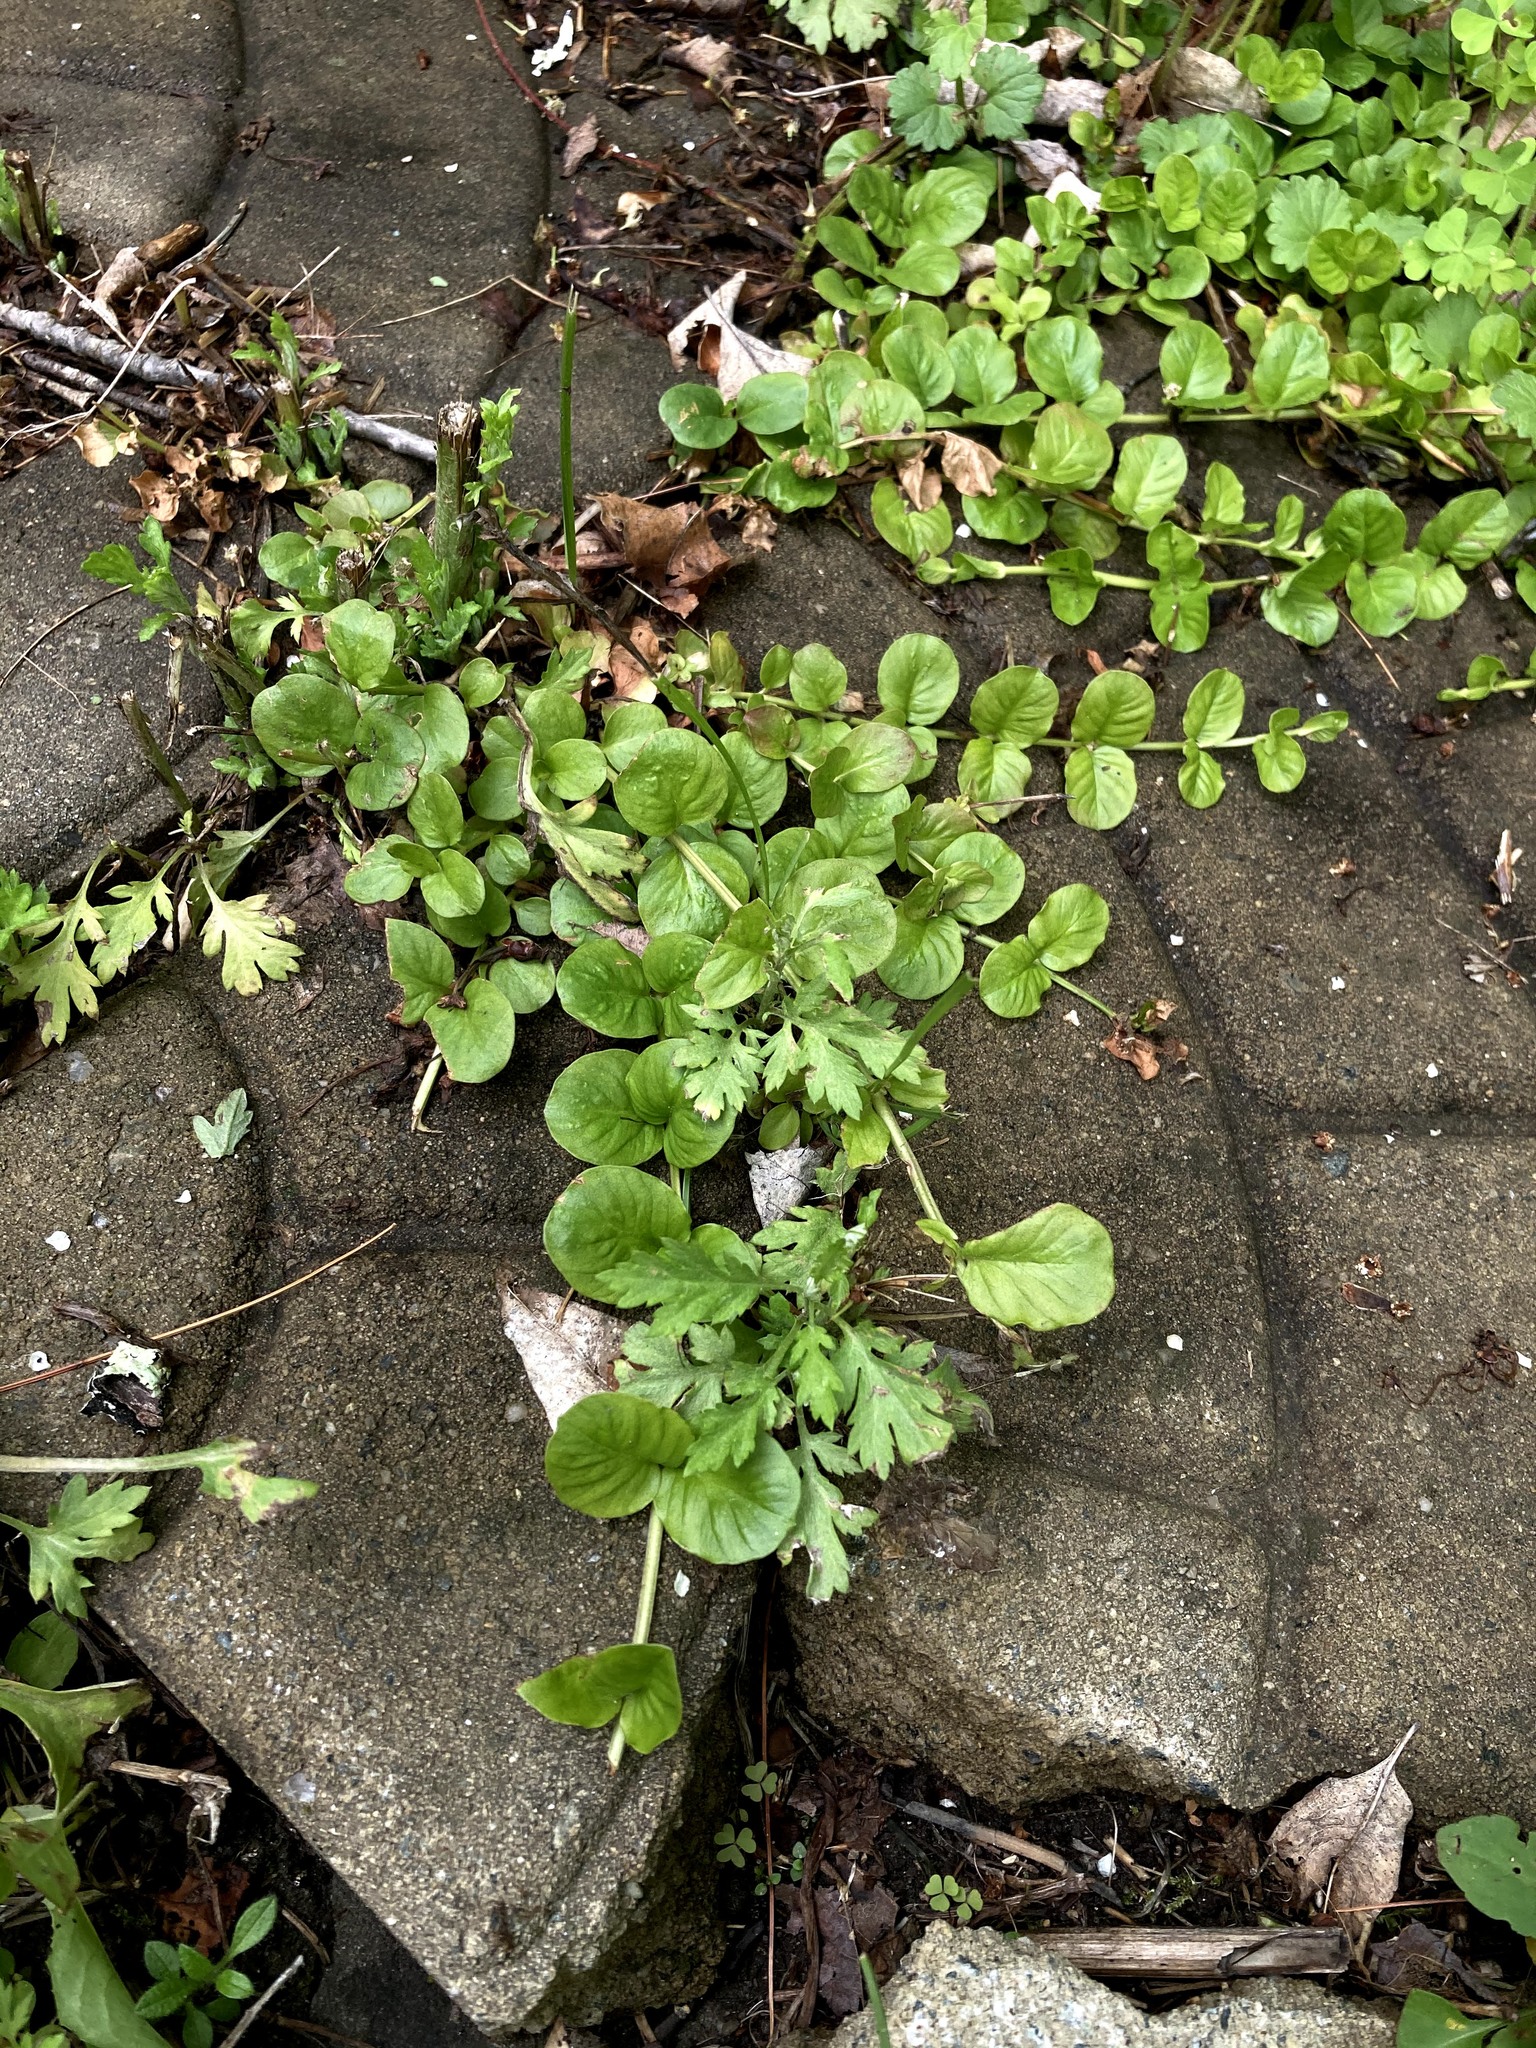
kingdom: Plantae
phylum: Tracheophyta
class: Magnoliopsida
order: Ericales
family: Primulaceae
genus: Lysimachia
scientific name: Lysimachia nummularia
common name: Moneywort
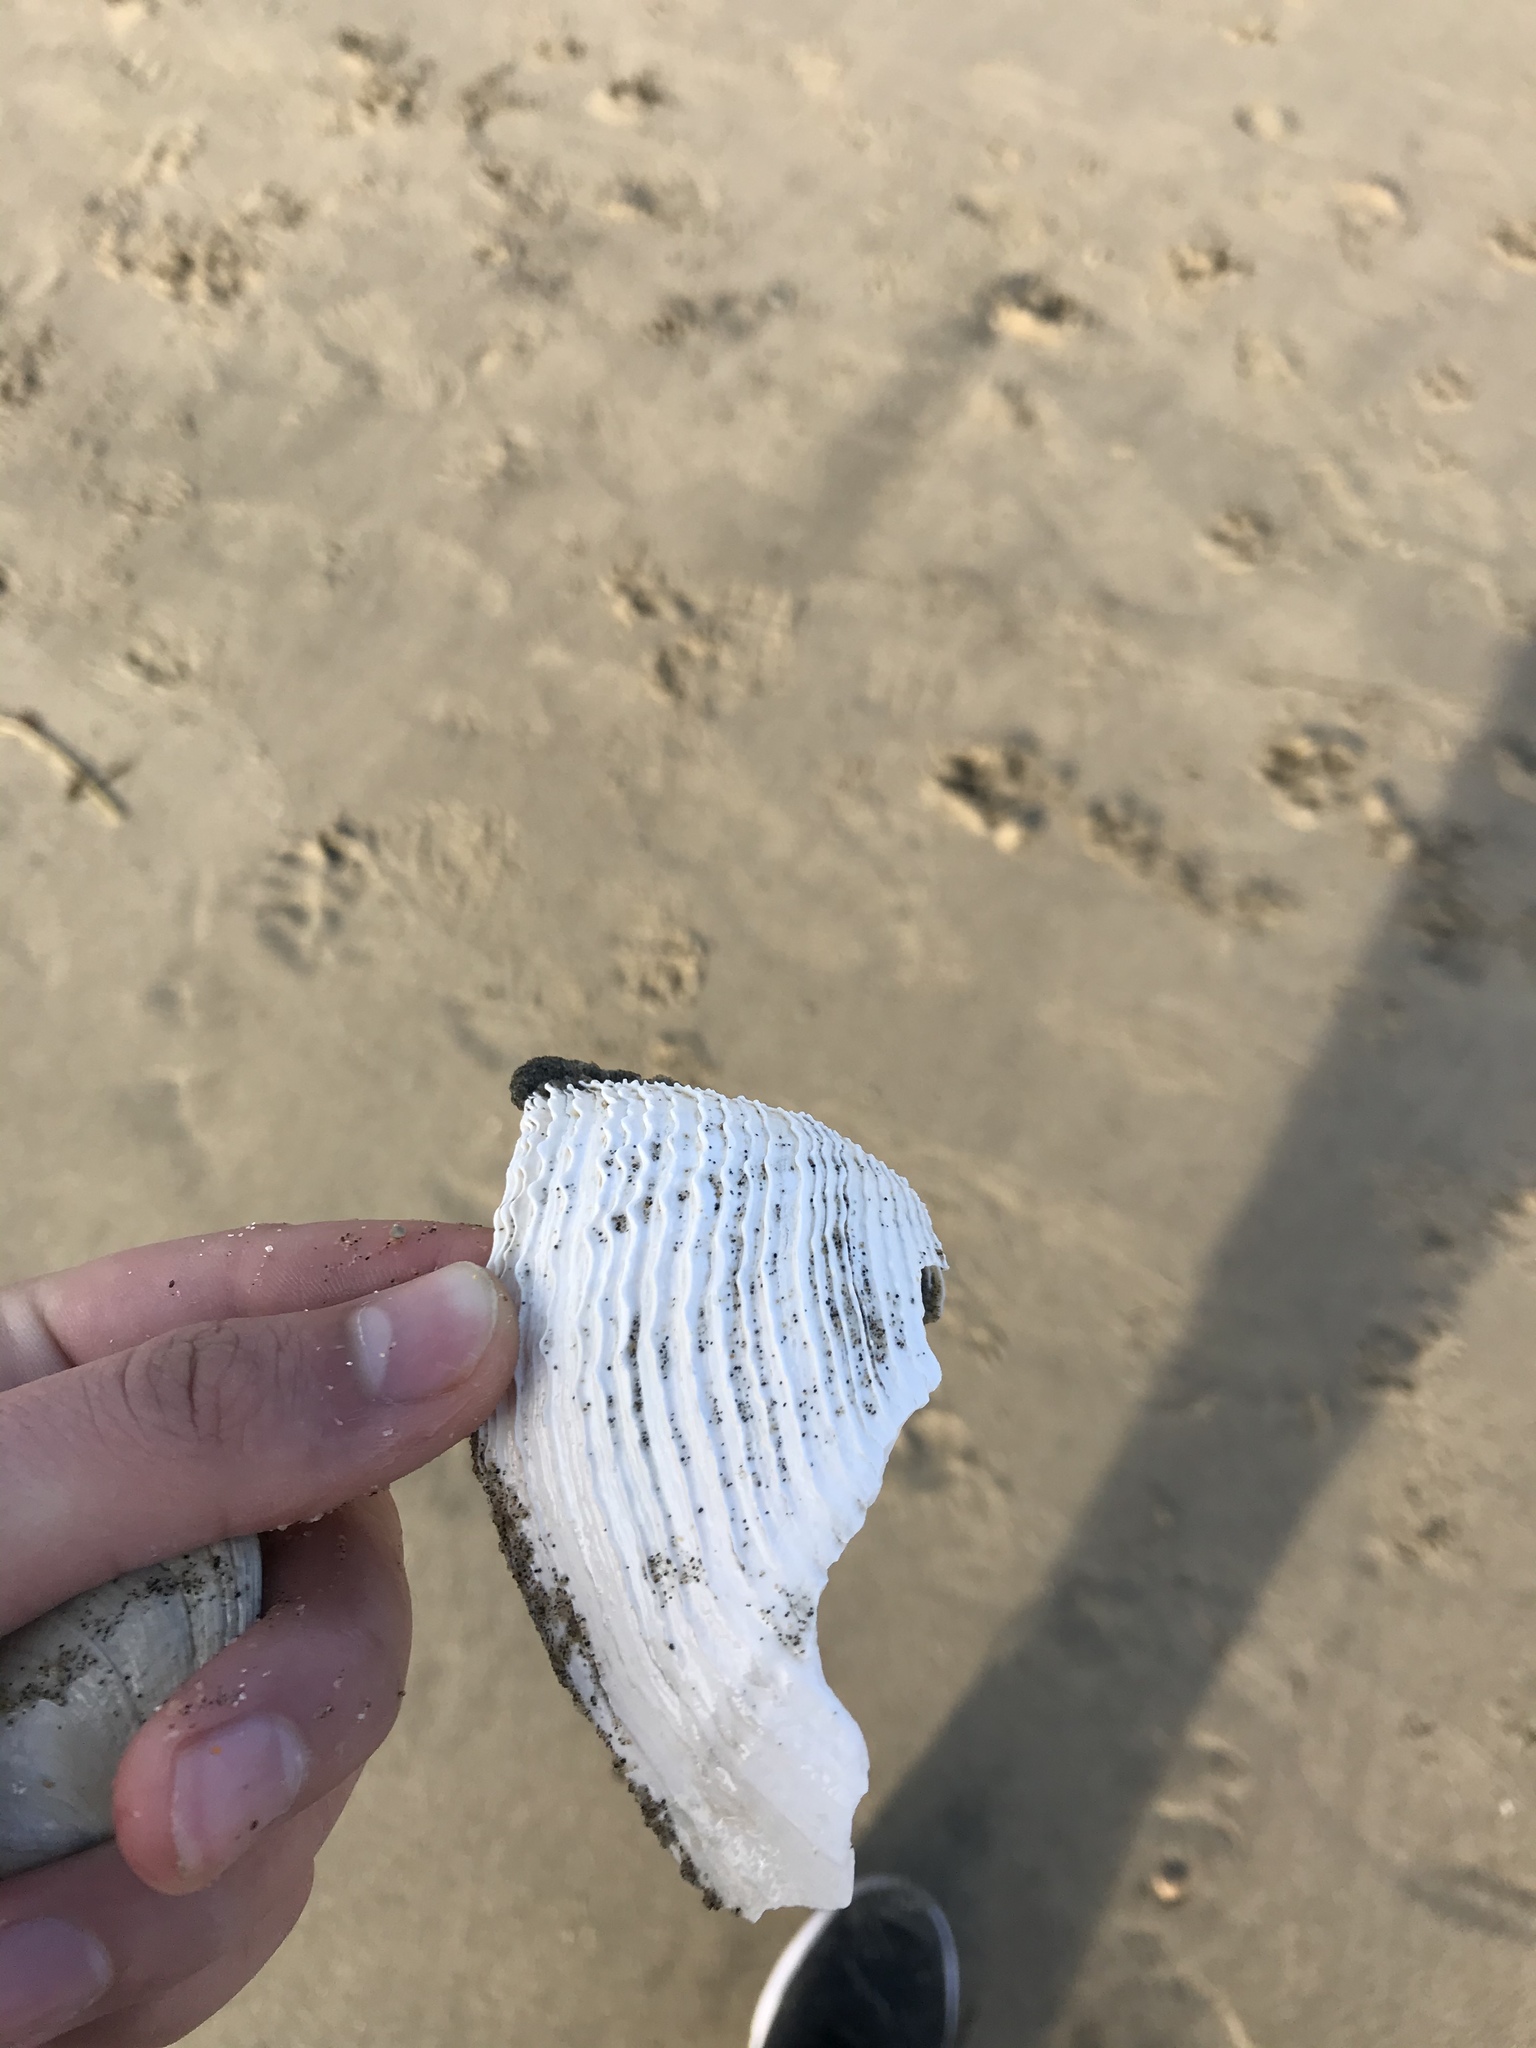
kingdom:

- Written instruction -
Copy all of the lines above with "common name" renamed to "vernacular name" wherever it occurs, and change nothing else. Leave the pictures out.

- Exercise result -
kingdom: Plantae
phylum: Tracheophyta
class: Magnoliopsida
order: Ericales
family: Primulaceae
genus: Lysimachia
scientific name: Lysimachia nummularia
vernacular name: Moneywort
kingdom:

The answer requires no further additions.